21話 決勝2
「オラァ!」
「ハァ!」
一撃と一撃がぶつかり合い、剣と拳なのにも関わらず火花が散る。
リュウは連続で拳を放ってこないものの、一撃が重い。これなら視るのも容易だと思っていたが、視るのに集中してしまうといつかは捌ききれなく予感があった。
「【牙突】!」
「【竜閃】!」
ガンと何度目か分からない音が響く。
リュウはさっきからスキルをあの一つしか先ほどから使っていない。しかも、そろそろ【牙突】は視きれる。だが、試しに使ってみようとしても、リュウと同じ威力を出せる未来が見えない。
自分のスキルがただの真似だという事は分かっている。それにしても、一撃の威力がおかしい。
「なんだぁ?威勢いい事言ってから考え事か!?随分余裕じゃねぇか!」
また一撃、今度はスキルを使っていない一撃。やはりおかしい。通常の一撃が自分の真似た【牙突】の威力だ。ならばこそ考えられるのは一つ。
「…強化系のスキル…」
【硬化】と同じような、体を強化するために使うスキルを使っている。それに【硬化】を習得した時は、エリーさんが使ったり使っていなかったりを分けていたので違いが分かった。けど今は違う。
「ずっとスキルを使ってるのか…」
「おお?よくわかったじゃねえか。俺の固有スキル【一発屋】、これを見破るってこたぁやるな。

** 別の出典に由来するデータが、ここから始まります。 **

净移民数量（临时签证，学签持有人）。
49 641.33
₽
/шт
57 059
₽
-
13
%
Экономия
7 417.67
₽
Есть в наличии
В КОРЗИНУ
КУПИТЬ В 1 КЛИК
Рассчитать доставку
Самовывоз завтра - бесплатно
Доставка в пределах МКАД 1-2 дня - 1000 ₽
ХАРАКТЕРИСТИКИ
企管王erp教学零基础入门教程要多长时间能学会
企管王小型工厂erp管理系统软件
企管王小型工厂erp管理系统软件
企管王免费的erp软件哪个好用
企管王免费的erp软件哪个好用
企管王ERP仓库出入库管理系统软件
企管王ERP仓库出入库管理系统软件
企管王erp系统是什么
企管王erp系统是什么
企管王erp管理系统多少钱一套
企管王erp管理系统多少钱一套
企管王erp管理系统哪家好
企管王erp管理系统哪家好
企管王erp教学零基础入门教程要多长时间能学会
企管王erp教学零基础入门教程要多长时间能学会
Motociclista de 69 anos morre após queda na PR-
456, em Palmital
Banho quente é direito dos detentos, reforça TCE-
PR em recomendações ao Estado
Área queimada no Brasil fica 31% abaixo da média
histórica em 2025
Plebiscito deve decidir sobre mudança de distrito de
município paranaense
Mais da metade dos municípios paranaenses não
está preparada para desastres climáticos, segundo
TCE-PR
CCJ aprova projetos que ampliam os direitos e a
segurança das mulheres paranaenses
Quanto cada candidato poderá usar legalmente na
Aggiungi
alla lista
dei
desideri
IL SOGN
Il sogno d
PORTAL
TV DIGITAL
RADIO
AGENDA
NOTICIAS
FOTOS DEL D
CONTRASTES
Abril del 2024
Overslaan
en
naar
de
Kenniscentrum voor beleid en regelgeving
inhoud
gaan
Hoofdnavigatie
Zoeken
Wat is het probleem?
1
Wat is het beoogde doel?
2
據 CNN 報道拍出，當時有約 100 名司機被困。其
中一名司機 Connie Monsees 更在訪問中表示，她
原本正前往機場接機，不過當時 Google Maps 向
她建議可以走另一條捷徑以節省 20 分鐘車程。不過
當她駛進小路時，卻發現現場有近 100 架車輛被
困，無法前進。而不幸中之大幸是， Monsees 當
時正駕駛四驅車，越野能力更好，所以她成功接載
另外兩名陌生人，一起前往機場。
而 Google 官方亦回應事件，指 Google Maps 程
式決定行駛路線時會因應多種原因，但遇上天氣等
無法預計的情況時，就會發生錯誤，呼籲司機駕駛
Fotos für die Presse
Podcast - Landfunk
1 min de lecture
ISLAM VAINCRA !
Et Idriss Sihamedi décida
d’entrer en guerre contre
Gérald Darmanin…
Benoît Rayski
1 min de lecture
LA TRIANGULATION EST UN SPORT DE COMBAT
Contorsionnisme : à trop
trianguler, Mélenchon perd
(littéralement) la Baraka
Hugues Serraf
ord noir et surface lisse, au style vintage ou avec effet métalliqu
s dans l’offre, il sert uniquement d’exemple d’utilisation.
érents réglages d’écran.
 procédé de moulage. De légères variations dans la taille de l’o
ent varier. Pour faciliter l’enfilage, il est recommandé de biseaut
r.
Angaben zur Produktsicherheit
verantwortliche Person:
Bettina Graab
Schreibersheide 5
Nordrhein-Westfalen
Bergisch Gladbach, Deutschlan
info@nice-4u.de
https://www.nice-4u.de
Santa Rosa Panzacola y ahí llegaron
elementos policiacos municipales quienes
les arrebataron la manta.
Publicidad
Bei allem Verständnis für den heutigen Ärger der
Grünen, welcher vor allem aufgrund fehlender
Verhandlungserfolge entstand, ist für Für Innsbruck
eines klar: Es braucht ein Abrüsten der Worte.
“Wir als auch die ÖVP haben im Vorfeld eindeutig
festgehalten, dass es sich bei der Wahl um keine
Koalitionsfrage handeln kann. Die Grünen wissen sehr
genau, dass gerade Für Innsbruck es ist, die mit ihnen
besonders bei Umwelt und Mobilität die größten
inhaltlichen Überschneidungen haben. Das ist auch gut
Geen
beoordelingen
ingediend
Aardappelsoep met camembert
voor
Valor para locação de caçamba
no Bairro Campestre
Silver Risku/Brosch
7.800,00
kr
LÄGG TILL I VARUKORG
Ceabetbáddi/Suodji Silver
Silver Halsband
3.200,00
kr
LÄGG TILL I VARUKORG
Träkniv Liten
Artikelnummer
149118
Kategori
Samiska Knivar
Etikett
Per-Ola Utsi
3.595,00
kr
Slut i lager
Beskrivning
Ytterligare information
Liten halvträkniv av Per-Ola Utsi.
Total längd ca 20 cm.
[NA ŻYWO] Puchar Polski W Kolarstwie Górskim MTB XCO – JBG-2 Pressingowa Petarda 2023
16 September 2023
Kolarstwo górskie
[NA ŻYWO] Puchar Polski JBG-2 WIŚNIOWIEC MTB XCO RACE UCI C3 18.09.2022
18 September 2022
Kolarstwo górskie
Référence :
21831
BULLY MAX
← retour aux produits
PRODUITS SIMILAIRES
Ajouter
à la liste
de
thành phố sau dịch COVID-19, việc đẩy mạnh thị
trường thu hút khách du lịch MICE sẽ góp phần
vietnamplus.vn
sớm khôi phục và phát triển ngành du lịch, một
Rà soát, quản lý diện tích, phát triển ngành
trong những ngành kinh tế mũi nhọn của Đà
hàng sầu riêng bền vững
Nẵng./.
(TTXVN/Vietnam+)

だがよ!」
「クッ!」
「分かったところでどうだってんだ、ああ?【牙突】!」
「【竜閃】!」
ガンという音がまた響く。
「防げるのはすげえけどよ、もうその剣、寿命じゃねえか?」
刀身が全体的にへこみ、さっきから無理矢理【硬化】で何とかしているのは自分でもわかっている。
早急に何か打開策を考えなければまずい。だが、相手から習得できたのは【牙突】のみ。これと何かを合わせて打開策を練るのは厳しいものがある。持っている攻撃系のスキルは【破鎚】そして【竜閃】、どちらもつく技である【牙突】は相性が悪い気がする。
ーー落ち着け…。ようは想像力だ。出来ると思いさえすれば出来る!
自分がリュウを倒せないとは一つも思っていない。だが、それに必要な一撃が無いだけなんだ。
「オラァ!」
「クソッ…!?【跳躍】!」
「なんだ、遂に剣が壊れちまって逃げたのか?さっき居た奴とは思えない程のびびりだな」
剣がなくなる。これ自体は大きな問題ではない。問題なのは、もう多少の時間稼ぎすら命がけになる事だ。何か…何かないだろうか…、!
そうだ、なぜ思いつかなかったのだろうか。【牙突】が攻撃系だという事に気を取られ過ぎていた。やっていたじゃないか、本来の使い方ではないが攻撃方法として【跳躍】を。今までは相手に少しの衝撃を与えてのけぞらすか吹っ飛ばすことしか出来なかった。だがそこに【牙突】の様な突きの一撃が加われば、
「【跳躍】!」
「ん?いきなり近づいてきてど…」
狙いが分かった様にリュウは体を庇うが、もう遅い。敵の中心に向かって、【跳躍】+【牙突】、二つを組み合わせた一撃必殺の蹴り。
「【兎の…」
あっちの世界で見た事のある兎の様な跳び方で
「一蹴】!」
体という地面を跳び、本来なら地面から返ってくるはずの力は返ってこないで、ただ蹴っ飛ばすだけの力になる。それに加わる突きの一撃。
「ウッ…!??」
あの巨体を場外ぎりぎりの場所まで飛ばす威力は語る程もない。
「出来た…ッ!」
口からは安堵の声が出、少しすると脚に痛みがはしる。かなりの力に脚が耐えられておらず、初めて【跳躍】を使った時の気持ちだ。だが、
「いける。スキルの複合も出来た、あとは体に合うか合わないかだけだ…」
今のまま押せば、目の前のリュウでさえ。